Dans un sens, c'est un morceau qui est moins énergique que le précédent. Moins connu, aussi, plus modeste. Le défi, cette fois, n'est pas dans la reproduction : il est dans l'interprétation. Les Scarecrows le savent, ils sont concentrés comme jamais, ils s'écoutent comme jamais, ils sont ensemble comme jamais. Et le public le sent, il sent venir le truc, il attend, retient sa respiration, espère tandis que le deuxième couplet défile comme le premier – phrase après phrase, chanteur après chanteur. Enfin, c'est Hinata qui marque la transition, elle transpire, tremble de se planter, se recentre puis ouvre la bouche – attention à chanter assez haut, assez juste…

My heart's beating faster, I know what I'm after…

Et là, alors que tout le monde attend la régularité du troisième couplet, Naruto enchaîne directement avec le cœur de la chanson, un cri, un appel sonnant impossible à éviter :

Woah ohhhhh, I'm coming alive ! Woah ohhhhh, wake up now and live oh !

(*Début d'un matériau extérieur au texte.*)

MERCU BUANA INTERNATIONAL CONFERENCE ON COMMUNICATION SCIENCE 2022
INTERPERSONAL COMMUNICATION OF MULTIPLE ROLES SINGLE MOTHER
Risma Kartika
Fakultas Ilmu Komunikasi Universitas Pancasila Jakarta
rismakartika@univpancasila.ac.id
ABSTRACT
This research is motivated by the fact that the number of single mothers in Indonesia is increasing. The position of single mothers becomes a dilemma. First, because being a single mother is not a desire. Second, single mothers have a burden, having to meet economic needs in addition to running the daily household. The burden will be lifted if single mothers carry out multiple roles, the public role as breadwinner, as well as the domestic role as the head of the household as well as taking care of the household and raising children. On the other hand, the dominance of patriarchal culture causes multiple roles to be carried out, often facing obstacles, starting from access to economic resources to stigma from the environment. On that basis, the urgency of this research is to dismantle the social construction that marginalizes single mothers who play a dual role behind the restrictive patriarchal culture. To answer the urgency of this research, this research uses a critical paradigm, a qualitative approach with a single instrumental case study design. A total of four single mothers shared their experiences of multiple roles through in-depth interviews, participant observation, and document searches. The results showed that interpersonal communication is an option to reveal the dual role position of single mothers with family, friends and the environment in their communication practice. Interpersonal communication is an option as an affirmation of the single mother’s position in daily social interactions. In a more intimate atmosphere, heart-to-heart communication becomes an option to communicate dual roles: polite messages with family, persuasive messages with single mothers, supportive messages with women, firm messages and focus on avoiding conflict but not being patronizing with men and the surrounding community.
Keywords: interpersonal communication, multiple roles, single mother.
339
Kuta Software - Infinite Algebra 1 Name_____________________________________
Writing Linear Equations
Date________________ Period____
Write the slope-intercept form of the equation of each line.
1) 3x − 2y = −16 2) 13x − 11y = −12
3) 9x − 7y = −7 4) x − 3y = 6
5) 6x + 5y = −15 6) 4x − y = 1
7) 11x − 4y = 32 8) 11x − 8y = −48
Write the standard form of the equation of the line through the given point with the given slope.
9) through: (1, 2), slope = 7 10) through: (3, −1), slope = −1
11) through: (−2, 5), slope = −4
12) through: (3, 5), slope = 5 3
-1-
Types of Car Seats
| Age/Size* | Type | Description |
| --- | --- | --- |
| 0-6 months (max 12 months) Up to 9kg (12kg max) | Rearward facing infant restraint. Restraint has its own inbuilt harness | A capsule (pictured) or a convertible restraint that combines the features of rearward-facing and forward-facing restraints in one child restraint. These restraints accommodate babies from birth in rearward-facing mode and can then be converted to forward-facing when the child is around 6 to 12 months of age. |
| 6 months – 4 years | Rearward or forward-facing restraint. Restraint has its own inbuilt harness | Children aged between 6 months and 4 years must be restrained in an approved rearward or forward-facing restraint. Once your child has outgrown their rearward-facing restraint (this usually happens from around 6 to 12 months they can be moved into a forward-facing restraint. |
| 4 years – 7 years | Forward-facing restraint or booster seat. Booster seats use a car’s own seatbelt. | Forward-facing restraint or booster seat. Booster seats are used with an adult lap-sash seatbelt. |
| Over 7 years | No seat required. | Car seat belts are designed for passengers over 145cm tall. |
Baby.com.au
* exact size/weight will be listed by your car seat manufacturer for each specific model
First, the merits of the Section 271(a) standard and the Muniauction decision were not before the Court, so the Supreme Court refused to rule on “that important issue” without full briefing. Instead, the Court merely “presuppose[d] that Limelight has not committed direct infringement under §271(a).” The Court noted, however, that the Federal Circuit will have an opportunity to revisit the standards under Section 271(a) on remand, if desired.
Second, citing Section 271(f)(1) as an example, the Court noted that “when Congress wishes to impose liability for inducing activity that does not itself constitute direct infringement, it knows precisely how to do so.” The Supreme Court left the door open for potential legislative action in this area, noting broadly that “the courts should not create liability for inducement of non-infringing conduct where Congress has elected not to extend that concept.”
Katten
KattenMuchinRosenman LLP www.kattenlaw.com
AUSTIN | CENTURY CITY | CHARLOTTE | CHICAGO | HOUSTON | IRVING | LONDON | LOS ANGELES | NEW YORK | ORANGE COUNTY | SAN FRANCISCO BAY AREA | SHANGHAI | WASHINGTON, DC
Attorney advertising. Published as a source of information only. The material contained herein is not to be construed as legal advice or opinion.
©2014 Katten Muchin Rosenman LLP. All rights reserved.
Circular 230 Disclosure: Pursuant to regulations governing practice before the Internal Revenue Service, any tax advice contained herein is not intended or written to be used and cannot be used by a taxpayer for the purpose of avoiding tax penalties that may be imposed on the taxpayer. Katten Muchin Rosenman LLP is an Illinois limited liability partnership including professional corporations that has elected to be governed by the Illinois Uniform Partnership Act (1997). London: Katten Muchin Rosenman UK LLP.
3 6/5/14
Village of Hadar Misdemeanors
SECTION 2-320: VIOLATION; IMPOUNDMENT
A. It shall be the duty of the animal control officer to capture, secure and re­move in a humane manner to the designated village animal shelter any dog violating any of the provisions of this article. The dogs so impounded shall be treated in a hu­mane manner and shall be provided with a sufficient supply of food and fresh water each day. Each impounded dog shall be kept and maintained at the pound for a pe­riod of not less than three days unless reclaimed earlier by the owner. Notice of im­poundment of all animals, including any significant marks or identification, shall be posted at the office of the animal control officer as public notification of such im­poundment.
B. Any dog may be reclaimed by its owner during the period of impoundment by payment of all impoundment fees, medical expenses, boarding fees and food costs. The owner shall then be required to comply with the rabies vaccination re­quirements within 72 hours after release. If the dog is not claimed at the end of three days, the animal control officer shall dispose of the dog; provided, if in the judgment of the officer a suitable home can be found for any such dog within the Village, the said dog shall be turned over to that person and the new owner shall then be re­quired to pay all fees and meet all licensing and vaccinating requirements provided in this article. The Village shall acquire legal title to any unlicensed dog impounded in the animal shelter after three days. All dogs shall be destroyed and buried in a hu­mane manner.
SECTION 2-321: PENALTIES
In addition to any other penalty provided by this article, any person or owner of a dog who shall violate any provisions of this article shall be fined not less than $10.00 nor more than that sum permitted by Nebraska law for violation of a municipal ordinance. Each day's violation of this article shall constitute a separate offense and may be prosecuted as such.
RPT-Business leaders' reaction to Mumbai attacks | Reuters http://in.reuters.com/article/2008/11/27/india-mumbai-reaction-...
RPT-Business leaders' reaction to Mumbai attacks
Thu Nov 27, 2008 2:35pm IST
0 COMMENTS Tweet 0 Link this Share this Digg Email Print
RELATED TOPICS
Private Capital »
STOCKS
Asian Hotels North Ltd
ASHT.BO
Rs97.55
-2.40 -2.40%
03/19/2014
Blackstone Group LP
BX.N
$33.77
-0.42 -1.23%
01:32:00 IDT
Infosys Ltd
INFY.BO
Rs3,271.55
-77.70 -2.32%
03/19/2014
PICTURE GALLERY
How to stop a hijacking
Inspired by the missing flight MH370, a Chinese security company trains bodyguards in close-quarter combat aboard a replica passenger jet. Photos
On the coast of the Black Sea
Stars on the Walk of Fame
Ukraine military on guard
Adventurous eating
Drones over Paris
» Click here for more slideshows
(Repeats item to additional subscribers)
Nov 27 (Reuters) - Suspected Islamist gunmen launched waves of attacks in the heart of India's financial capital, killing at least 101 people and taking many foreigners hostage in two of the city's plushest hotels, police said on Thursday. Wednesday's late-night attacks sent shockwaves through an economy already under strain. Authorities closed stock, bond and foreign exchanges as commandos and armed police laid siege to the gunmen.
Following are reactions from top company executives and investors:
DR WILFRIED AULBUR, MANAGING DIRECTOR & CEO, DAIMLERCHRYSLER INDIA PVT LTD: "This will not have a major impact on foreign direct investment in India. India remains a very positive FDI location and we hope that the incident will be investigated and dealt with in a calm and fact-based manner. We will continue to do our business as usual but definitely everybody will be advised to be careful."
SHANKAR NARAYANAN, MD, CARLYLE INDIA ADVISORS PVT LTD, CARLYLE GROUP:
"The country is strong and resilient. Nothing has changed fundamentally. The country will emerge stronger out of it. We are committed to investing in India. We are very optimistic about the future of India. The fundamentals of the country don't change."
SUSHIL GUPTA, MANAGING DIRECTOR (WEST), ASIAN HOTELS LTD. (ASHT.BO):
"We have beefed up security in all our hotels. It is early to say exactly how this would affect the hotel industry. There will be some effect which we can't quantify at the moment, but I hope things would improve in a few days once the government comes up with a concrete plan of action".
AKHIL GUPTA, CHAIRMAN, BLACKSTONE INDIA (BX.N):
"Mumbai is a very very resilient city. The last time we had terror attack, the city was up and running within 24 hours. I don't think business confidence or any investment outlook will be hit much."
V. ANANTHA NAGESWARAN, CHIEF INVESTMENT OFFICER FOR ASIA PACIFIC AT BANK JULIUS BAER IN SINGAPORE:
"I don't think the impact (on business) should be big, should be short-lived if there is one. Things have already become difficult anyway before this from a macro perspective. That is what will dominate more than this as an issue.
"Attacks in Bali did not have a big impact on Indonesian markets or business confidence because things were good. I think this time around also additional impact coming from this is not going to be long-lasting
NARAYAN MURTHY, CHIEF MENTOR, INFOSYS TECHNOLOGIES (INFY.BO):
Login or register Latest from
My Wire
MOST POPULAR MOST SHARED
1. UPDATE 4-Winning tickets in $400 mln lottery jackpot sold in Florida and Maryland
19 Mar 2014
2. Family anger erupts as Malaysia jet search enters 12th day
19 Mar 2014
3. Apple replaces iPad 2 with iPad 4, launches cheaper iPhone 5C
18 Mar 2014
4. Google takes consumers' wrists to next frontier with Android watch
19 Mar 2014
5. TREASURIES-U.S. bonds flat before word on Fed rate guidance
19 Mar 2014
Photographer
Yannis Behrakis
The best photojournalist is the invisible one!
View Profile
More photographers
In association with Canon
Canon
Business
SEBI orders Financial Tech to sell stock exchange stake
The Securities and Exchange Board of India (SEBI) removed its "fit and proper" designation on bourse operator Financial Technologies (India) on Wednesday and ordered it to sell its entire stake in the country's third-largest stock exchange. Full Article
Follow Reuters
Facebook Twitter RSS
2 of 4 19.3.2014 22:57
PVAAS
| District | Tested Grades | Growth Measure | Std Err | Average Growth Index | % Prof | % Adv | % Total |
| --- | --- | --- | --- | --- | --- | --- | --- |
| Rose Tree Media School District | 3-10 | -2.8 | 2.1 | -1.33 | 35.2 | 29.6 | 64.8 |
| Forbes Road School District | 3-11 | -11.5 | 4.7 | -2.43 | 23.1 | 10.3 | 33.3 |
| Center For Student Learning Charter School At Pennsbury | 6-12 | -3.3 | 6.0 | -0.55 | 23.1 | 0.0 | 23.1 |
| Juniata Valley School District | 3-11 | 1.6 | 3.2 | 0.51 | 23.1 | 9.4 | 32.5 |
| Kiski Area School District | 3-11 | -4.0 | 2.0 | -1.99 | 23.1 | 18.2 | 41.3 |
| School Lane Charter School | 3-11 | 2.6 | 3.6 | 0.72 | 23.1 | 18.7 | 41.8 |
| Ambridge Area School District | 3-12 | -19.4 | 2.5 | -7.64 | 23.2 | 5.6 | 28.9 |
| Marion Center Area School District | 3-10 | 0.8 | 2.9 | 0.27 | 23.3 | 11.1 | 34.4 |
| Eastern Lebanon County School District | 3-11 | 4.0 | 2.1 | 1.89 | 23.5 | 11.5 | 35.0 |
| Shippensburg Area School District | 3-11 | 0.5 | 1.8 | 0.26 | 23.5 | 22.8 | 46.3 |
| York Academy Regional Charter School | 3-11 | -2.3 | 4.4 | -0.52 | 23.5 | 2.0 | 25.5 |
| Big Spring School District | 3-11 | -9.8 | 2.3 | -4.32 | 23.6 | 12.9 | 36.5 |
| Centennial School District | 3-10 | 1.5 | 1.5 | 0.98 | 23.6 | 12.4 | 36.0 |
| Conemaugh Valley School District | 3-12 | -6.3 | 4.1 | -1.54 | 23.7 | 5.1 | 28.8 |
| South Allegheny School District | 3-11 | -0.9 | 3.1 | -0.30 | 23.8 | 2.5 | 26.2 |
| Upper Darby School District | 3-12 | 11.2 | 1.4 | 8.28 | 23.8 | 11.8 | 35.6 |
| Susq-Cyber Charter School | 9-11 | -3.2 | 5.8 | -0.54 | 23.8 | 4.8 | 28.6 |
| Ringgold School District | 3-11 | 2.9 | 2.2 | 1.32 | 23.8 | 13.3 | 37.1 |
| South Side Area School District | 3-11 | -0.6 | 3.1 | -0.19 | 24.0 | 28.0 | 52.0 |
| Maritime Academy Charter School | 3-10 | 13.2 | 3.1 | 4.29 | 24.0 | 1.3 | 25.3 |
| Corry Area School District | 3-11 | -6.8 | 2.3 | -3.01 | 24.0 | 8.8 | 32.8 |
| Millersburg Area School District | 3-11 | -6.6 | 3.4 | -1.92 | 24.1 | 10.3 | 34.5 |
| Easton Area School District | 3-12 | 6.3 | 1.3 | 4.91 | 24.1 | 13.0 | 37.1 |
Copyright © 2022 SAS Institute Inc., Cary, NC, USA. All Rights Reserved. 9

Tenten reprend en écho, même puissance, même force, le volume des instruments se dédouble brusquement :

Woah ohhhhh, I'm coming alive ! A life that's always been a dream, wake up now and live oh !

Un temps de battement assourdissant instaure une respiration dans toute la salle, fraction de seconde en apesanteur, puis vlam Tenten enfonce la pédale de sa caisse et Naruto repart :

I've been standing here my whole life…

Tenten coupe aussitôt – effet de surprise :

My heart's beating faster, I know what I'm after !

I've been standing here my whole life, everything I've seen twice… reprend Naruto de sa mélodie tranquille.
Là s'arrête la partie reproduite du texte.